A Reader’s Digest (summer book recommendations).

I’ve mentioned how much I’ve been reading and visiting the library. But I haven’t mentioned WHAT I’ve been reading. Here are my recommendations for this second half of summer.

For the beach / pool / lazy day you need to escape: 
What Alice Forgot by Liane Moriarty

WHAT: A woman with husband and kids forgets 10 years of her life and doesn’t like where she finds herself.
WHY: It’s thoughtfully-written (if implausible) and a powerful reminder to be intentional about how we spend our time before we unwittingly become a version of ourselves we don’t recognize.

For that 16-hr plane ride:
The Goldfinch by Donna Tartt

WHAT: A boy is orphaned after a freak museum explosion kills his mother; he uses the years after to find himself, his place in the world … and a place for the painting he stole that fateful day.
WHY: Yes, this is a tome, but Tartt creates such a dazzlingly alive New York City and a very real, human main character. There is quite a bit of drug use and violence, but it felt like I was peering through a veil into an underworld I’ve known existed but have never been able to imagine. Also, this won the Pulitzer Prize for Fiction.

or
Gone Girl by Gillian Flynn

WHAT: A husband is framed for his wife’s murder … but, did he actually do it? (note: suspenseful and gruesome)
WHY: You’ll be so busy turning page after page to find out whodunnit, your travel hours will zip by.

For some thought-provoking fiction:
Frances & Bernard by Bauer

WHAT: An epistolary novel reimagines what feisty Flannery O’Connor would’ve been like in love.
WHY: Well-written and packed with thoughtful philosophies on Christianity and love (I had to re-read a few letters to interpret the viewpoints). Sometimes I felt like I was reading theology, and other times a love story. If you like CS Lewis, you will enjoy this. Trust me.

For the quarter-life (25 yrs) crisis you’re having:
The Defining Decade by Meg Jay

WHAT: “Why your twenties matter – and how to make the most of them now.”
WHY: I teared-up during the introduction. I can relate and find it so sad that my twenty-something peers have everything at their fingertips and yet feel lost, directionless, and hopeless. Jay provides research-driven, straight-forward advice with lots of compassion.

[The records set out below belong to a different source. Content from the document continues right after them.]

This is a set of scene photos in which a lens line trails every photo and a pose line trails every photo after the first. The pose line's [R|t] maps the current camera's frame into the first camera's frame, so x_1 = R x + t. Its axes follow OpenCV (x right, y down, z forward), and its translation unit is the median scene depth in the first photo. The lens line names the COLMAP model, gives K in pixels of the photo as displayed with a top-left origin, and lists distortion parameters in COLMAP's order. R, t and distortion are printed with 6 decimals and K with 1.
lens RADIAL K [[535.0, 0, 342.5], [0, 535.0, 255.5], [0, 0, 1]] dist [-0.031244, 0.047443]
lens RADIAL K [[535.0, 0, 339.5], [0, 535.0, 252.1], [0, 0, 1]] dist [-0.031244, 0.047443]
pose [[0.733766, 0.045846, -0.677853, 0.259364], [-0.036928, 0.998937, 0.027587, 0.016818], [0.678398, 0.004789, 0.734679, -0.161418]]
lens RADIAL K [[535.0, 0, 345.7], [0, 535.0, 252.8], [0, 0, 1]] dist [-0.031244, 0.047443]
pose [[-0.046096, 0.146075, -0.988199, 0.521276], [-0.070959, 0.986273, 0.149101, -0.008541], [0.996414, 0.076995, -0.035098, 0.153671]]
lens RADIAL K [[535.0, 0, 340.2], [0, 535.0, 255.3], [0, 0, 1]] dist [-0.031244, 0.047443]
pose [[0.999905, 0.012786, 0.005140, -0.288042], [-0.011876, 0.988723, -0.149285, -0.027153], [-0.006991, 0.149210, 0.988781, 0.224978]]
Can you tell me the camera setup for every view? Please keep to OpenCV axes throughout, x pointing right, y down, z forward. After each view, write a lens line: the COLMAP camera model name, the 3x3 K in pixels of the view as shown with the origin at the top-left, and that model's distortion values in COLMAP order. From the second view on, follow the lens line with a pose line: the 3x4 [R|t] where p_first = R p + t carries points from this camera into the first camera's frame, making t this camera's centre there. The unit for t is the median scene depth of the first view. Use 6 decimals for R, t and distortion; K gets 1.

For the foodie adventurer who appreciates good writing: 
The Dirty Life by Kristin Kimball

WHAT: A Harvard grad marries a lifelong farmer and together they build an organic CDSA farm in upstate New York.
WHY: The food-writing imagery. My goodness, you will salivate! Kimball is a writing professor and her descriptions of milking cows, driving a team of horses, and cooking from the land are delicious.

If you want to know more about dogs (because, you know, that’s what I do in my spare time): 
Inside of a Dog by Alexandra Horowitz

WHAT: “What Dogs See, Smell, and Know.”
WHY: This is the best canine cognitive/behavioral book I’ve read this summer. It’s infuses research into an approachable voice. I appreciate that Horowitz is both a dog lover and cognitive scientist; she used personal anecdotes from her rescue dog, Pump as the basis for her chapters. As someone who’s an amateur dog-owner, I felt Horowitz understood my emotional draw to dogs.

For the feel-good fiction you need: 
The Storied Life of AJ Fikry by Gabrielle Zevin

WHAT: A widowed and grumpy bookstore owner on a remote island learns how to open his heart.
WHY: It’s a quick read, mentions lots of my favorite books, and it’s just so so gently sweet.

 

PS: What’re you reading? Summertime makes me eager for suggestions.